● **Reading text**:
• • • •

BeeTheory · Galactic Application · Technical Note XXXVI
Refit on 20 Bulgeless Galaxies:
A Universal Wave-Field Floor
The two-form simulation (Note XXXV) revealed a systematic linear underprediction with Milky Way parameters $(\lambda, c)$. We retest the coupling form by adjusting these parameters and introducing a single additional degree of freedom: a universal wave-field floor $\ell_\text{floor}$. With $(\lambda, c, \ell_\text{floor}) = (12.7, 0.16, 3.0\,\text{kpc})$, the median absolute error drops from $64\%$ to $16\%$, and $17/20$ galaxies are now within $\pm 30\%$ of observed $V_f$.
1. The result first
Refitted BeeTheory — 20 bulgeless galaxies
| Coupling strength $\lambda$ | $12.70$ |
| Scale ratio $c$ in $\ell_\text{wave} = c\,R_d + \ell_\text{floor}$ | $0.16$ |
| Universal wave-field floor $\ell_\text{floor}$ | $3.0$ kpc |
| Median absolute error | $16.0\%$ (was 64% with MW parameters) |
| Mean signed error | $-4.3\%$ (was $-17\%$ — no more systematic bias) |
| Galaxies within $\pm 15\%$ | $9$ / $20$ |
| Galaxies within $\pm 30\%$ | $17$ / $20$ |
| Excluded (anomaly) | CamB ($V_f = 2$ km/s, known SPARC outlier) |
2. The modified coupling
The 2-form simulation of Note XXXV used $\ell_\text{wave} = c \cdot R_d$ with $c$ universal. The result was a systematic underprediction of $V_f$ across the LSB sample. The pattern suggested that the wave field needs a minimum spatial extent that does not scale with the visible disk’s size — a universal floor.

• • • •

● **Data shown**:

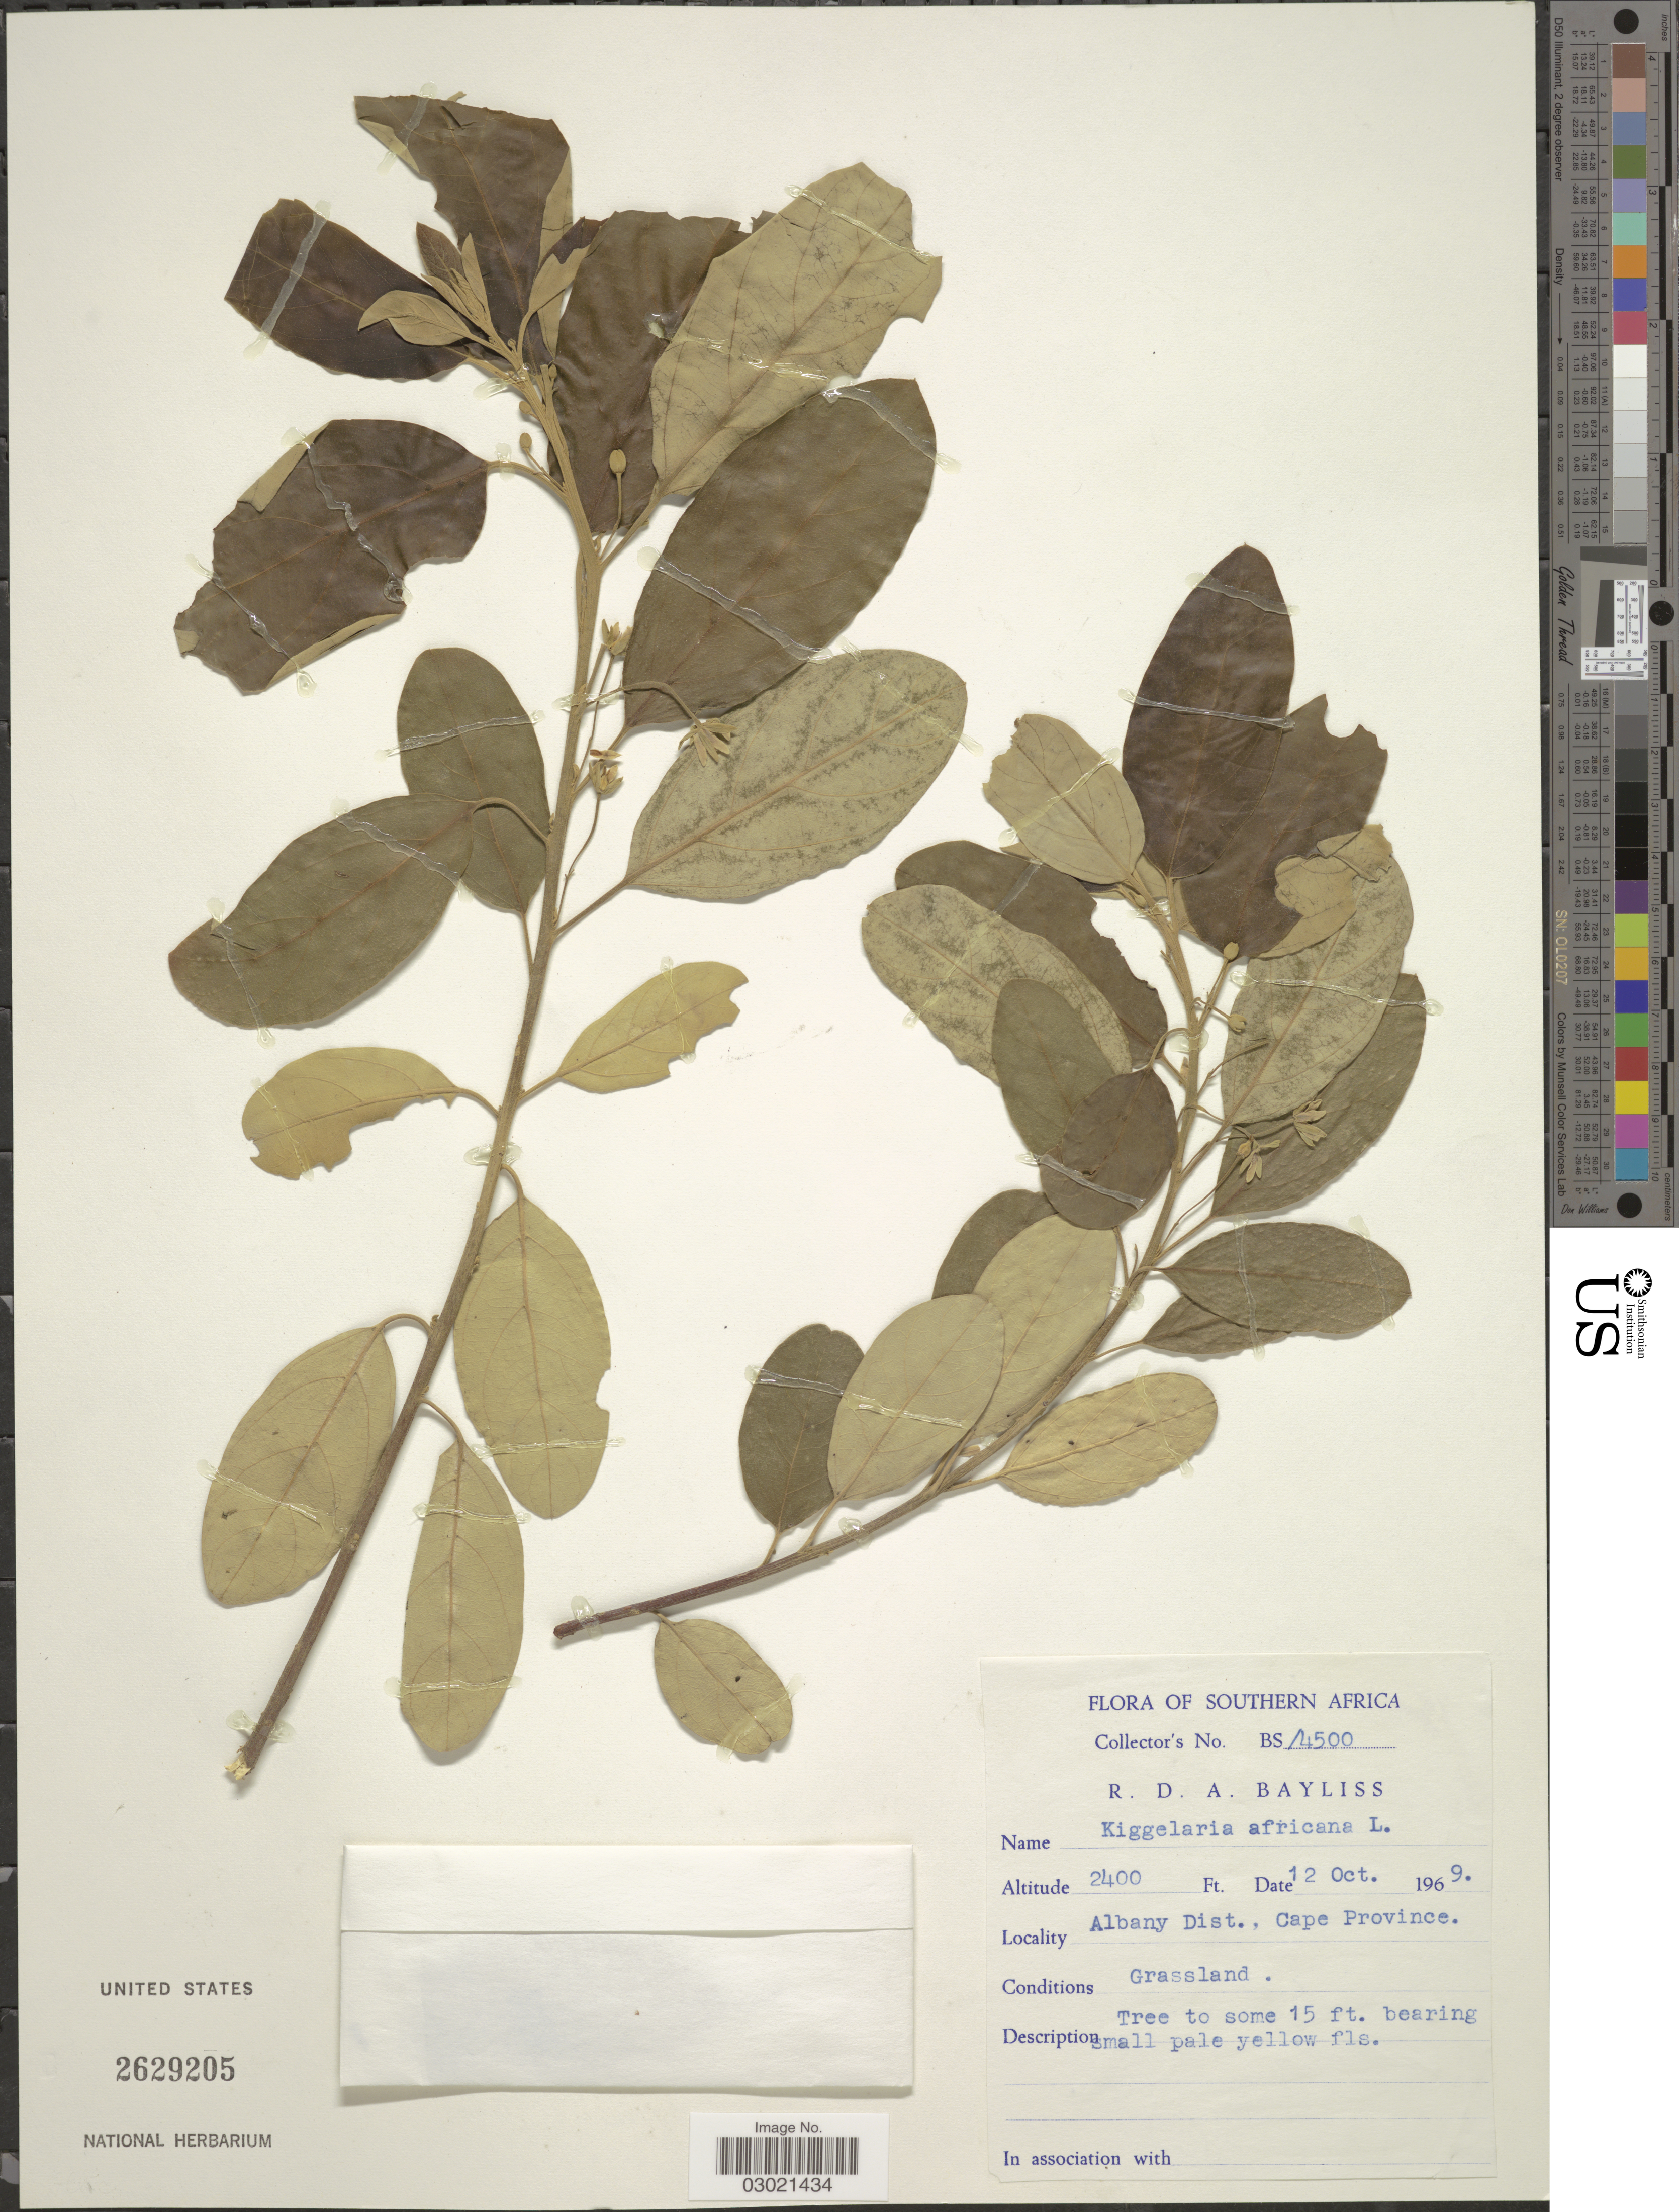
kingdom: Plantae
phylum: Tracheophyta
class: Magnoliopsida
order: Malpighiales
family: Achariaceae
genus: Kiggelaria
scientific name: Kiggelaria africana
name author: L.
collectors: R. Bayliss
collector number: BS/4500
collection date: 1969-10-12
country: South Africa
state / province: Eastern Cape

• • • •

● **Set of tasks**:
1. Answer these from the technical note:
(a) What value is used for the universal wave-field floor?
(b) Which galaxy was excluded, and what reason is given?
(c) What expression for the wave length did the simulation of Note XXXV use?
2. List every quantity named in the left column of the results table in the technical note.
3. Retype the technical note from "1. The result" to "a universal floor.".

● **Written answers**:
1.
(a) 3.0 kpc.
(b) CamB, because it has a V_f of 2 km/s and is a known SPARC outlier.
(c) ℓ_wave = c · R_d, with c universal.

2.
- Coupling strength λ
- Scale ratio c in ℓ_wave = c R_d + ℓ_floor
- Universal wave-field floor ℓ_floor
- Median absolute error
- Mean signed error
- Galaxies within ±15%
- Galaxies within ±30%
- Excluded (anomaly)

3.
1. The result first
Refitted BeeTheory — 20 bulgeless galaxies
| Coupling strength $\lambda$ | $12.70$ |
| Scale ratio $c$ in $\ell_\text{wave} = c\,R_d + \ell_\text{floor}$ | $0.16$ |
| Universal wave-field floor $\ell_\text{floor}$ | $3.0$ kpc |
| Median absolute error | $16.0\%$ (was 64% with MW parameters) |
| Mean signed error | $-4.3\%$ (was $-17\%$ — no more systematic bias) |
| Galaxies within $\pm 15\%$ | $9$ / $20$ |
| Galaxies within $\pm 30\%$ | $17$ / $20$ |
| Excluded (anomaly) | CamB ($V_f = 2$ km/s, known SPARC outlier) |
2. The modified coupling
The 2-form simulation of Note XXXV used $\ell_\text{wave} = c \cdot R_d$ with $c$ universal. The result was a systematic underprediction of $V_f$ across the LSB sample. The pattern suggested that the wave field needs a minimum spatial extent that does not scale with the visible disk’s size — a universal floor.